*DOCUMENT PASSAGE*:
· · · · · · ·

And now for something--well--
a little bit different.
Like most people, I’ve got a test site. It serves the usual test-site purposes: If I’ve learned a new word of php, I try it here first. If I’ve changed a comma in my shared htaccess, I request a page here to make sure nothing has melted. That kind of thing.
The site contains a few visible pages to amuse passing humans, because no name is so impossible that someone won’t sooner or later type it in by accident. But mainly it’s got directories with improbable names that robots won’t guess.
The whole thing is 99% roboted-out (the other 1% being things like the Twitterbot, on account of those human-accessible pages). Since it’s a dot com, its name is knowable. And since it’s got an IPv6 address, logs show both forms of visit. (IPv4 sites only show IPv4 in logs. That means I myself show up with two different addresses, depending on which site I’m visiting.) The whole thing is http, but it does have the other usual redirects--index.html and domain-name-canonicalization.

· · · · · · ·

*QUESTIONS ON THE MATERIAL*:
(a) In the post about the test site, change the passage from "And now for" to "kind of thing." by swapping "comma" for "semicolon".
(b) List every hyphenated compound word in the post about the test site. Do not count the double hyphens used as dashes.
(c) Proceed with the post about the test site, starting after its final sentence.

*GIVEN DATA*:
· · · · · · ·

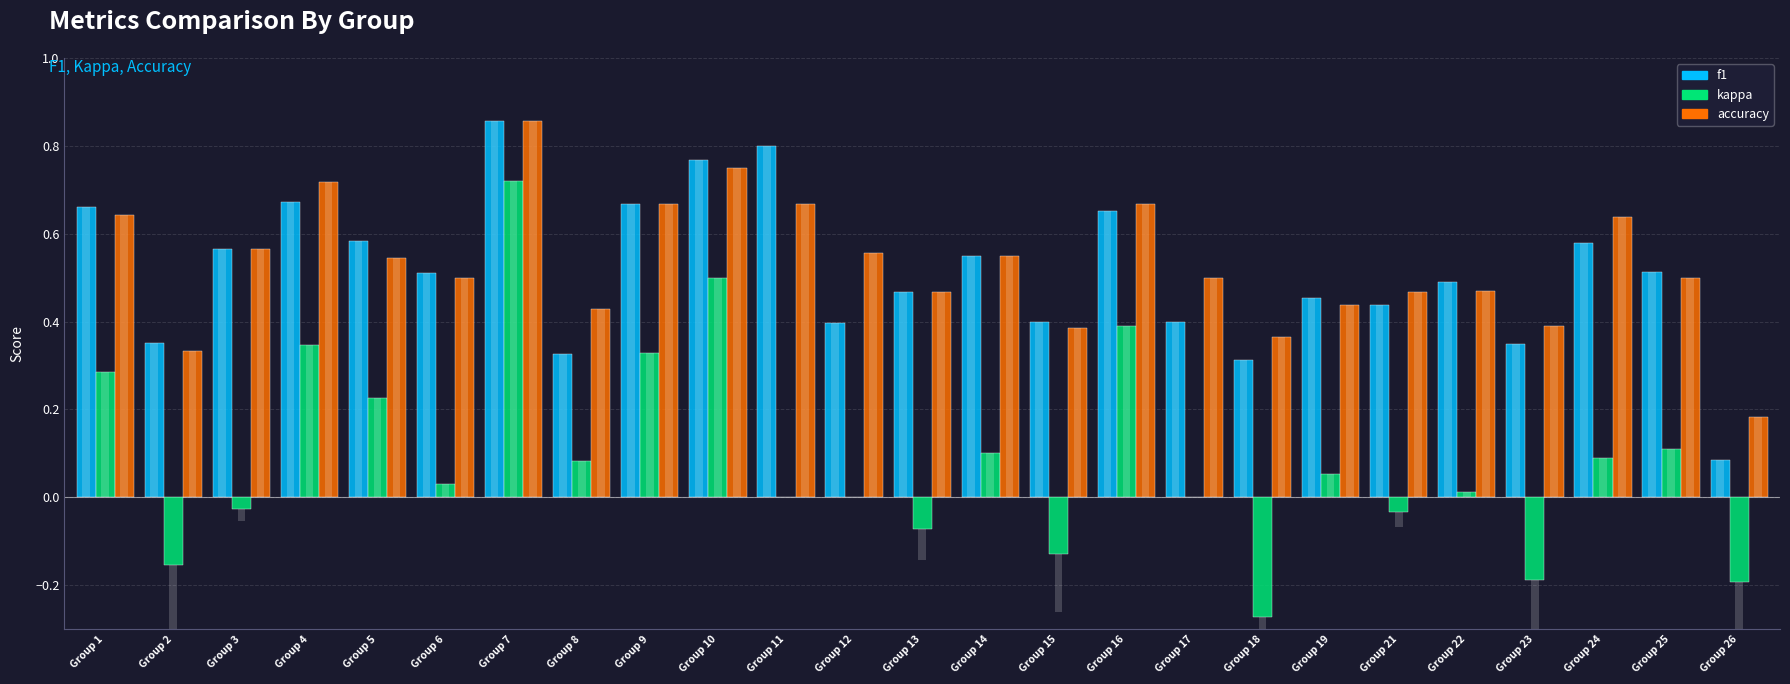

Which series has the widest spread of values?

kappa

· · · · · · ·

*OUTPUTS FOR THE TASKS*:
(a)
And now for something--well--
a little bit different.
Like most people, I’ve got a test site. It serves the usual test-site purposes: If I’ve learned a new word of php, I try it here first. If I’ve changed a semicolon in my shared htaccess, I request a page here to make sure nothing has melted. That kind of thing.

(b) test-site, roboted-out, human-accessible, domain-name-canonicalization

(c)
So let’s have a look at what robots are doing at a site they should not be visiting at all. This month, there didn’t happen to be any human visits, so that makes it easier.
Raw numbers: Out of 182 requests (excluding myself):
11 (6%) IPv6, the rest IPv4
80 (44%) blocked, 102 (56%) not
The non-blocked group breaks down as:
86 requests for robots.txt (counting redirects)
5 CSS or favicon
11 html, of which 4 were redirects and 4 more were from certain categories of humanoid that can’t readily be blocked even if I wanted to, which isn’t worth the trouble
for a net total of 3 (1.6%) non-blocked requests from unwanted robots.
Now, where did those requests come from?
requests for robots.txt: 37 Googlebot
22 bingbot
10 Uptimebot (I find this number quite astounding. On sites where it is not blocked, it makes about four HEAD requests for / for every robots.txt fetch)
4 YandexBot
No sign of other search engines, whether welcome or otherwise. There were also:
6 spbot (OpenLinkProfiler)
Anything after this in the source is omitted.